_Provided passage:_
····················
[mythtv-users] Australian components

Craig Sanders cas at taz.net.au
Wed Jan 7 08:21:11 UTC 2009


On Wed, Jan 07, 2009 at 12:59:09PM +0900, Phil Wild wrote:
> ssd storage has a limited number of write times prior to failure. Not
> sure how this would be impacted in a PVR type environment with
> frequent overwriting of large areas of the disk (continual
> timeshifting).
> 
> I am sure this will be overcome at some stage though....

it has already been overcome for all practical purposes. several years
ago. the underlying hardware has many times (100s or 1000s) the inherent
write lifetime as older tech flash ram, and the drives themselves have
wear-levelling built-in, plus there are several filesystems around that
also have wear-levelling.

the expected write lifetime of modern SSDs is several years of
*continuous* (i.e. non-stop thrash thrash thrash) writing.

lifespan for normal write patterns would be far higher. with normal
usage patterns, SSDs will last *at least* as long as current HDDs (in my
experience, 1-2 years.  3 years tops)
····················
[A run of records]
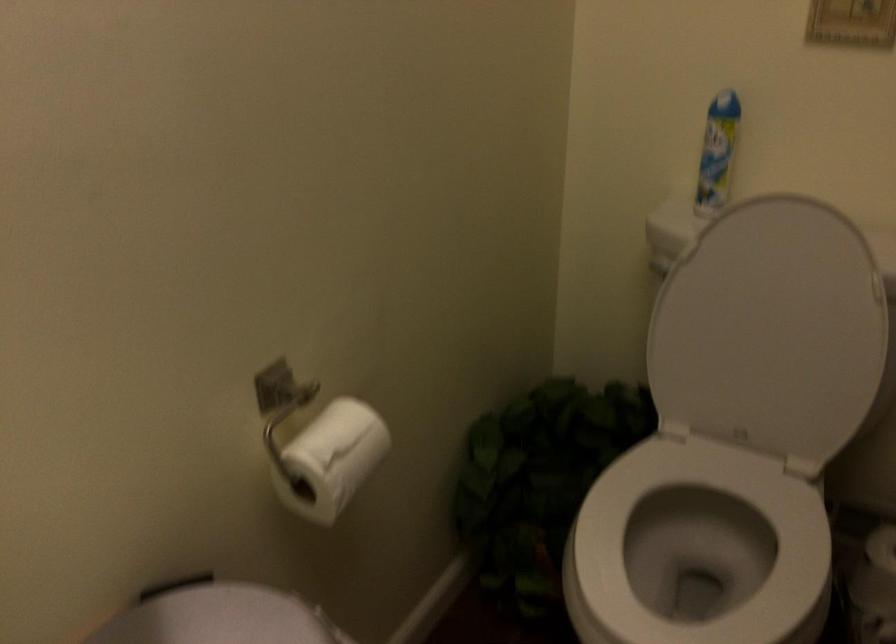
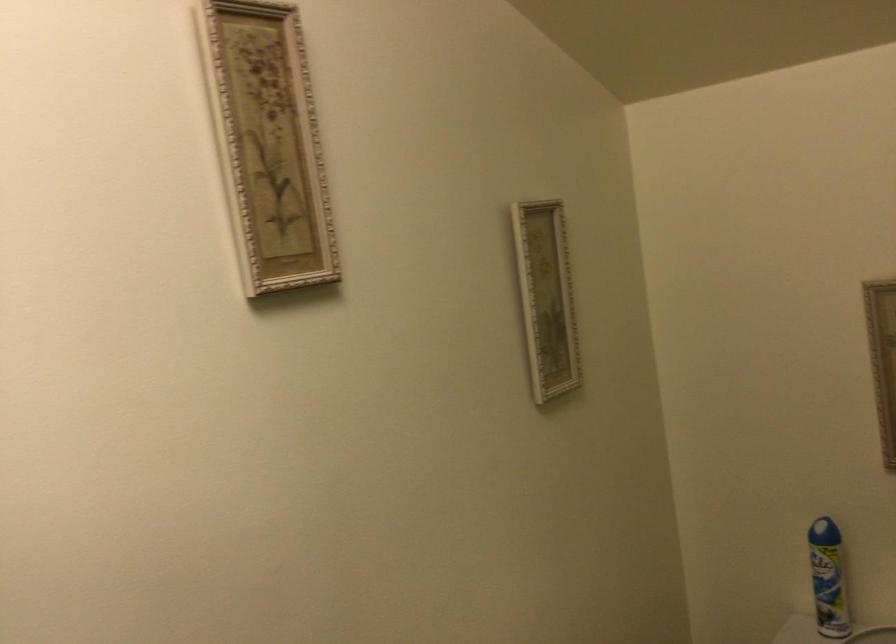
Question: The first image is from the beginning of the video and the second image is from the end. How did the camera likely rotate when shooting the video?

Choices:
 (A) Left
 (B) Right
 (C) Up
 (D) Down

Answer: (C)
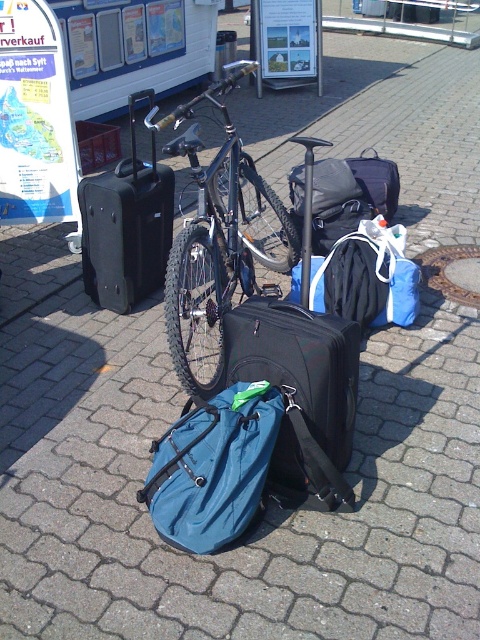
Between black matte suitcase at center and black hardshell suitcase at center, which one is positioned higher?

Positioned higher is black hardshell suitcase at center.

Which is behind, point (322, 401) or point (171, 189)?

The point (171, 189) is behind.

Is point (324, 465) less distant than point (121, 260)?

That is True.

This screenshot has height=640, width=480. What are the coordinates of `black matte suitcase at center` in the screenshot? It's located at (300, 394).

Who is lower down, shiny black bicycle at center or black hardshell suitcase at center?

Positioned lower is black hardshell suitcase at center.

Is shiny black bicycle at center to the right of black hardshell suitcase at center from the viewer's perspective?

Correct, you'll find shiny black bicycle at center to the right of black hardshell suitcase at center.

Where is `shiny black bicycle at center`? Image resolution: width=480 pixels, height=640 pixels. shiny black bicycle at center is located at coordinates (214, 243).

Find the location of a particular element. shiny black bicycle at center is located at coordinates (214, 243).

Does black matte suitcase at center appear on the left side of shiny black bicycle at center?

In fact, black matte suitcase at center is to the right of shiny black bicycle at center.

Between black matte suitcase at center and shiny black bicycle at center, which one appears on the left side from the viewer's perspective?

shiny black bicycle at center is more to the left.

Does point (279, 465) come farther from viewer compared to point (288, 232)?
····················
_Set of tasks:_
**a)** In the mailing list post about SSD write lifetime, how many times the inherent write lifetime of older flash RAM does the underlying hardware have?
**b)** Write the next part of the mailing list post about SSD write lifetime, starting after its final sentence.

_Solved tasks:_
**a)** Hundreds or thousands of times (100s or 1000s).

**b)**
and an SSD used only as a boot drive with hardly any writing would last
until long after every component in the machine was years obsolete and
the entire machine could be replaced with something better, faster,
and using less power for $20 (i.e. effectively forever).

a 4 or 8GB SSD would be better as a boot drive than 30GB, but going to
that size pretty much means using CF and an IDE adaptor. much cheaper
than an SSD, but most CF available today is older and much slower tech
than the new SSDs.

in short: it's not worth worrying about the lifespan of SSDs any more.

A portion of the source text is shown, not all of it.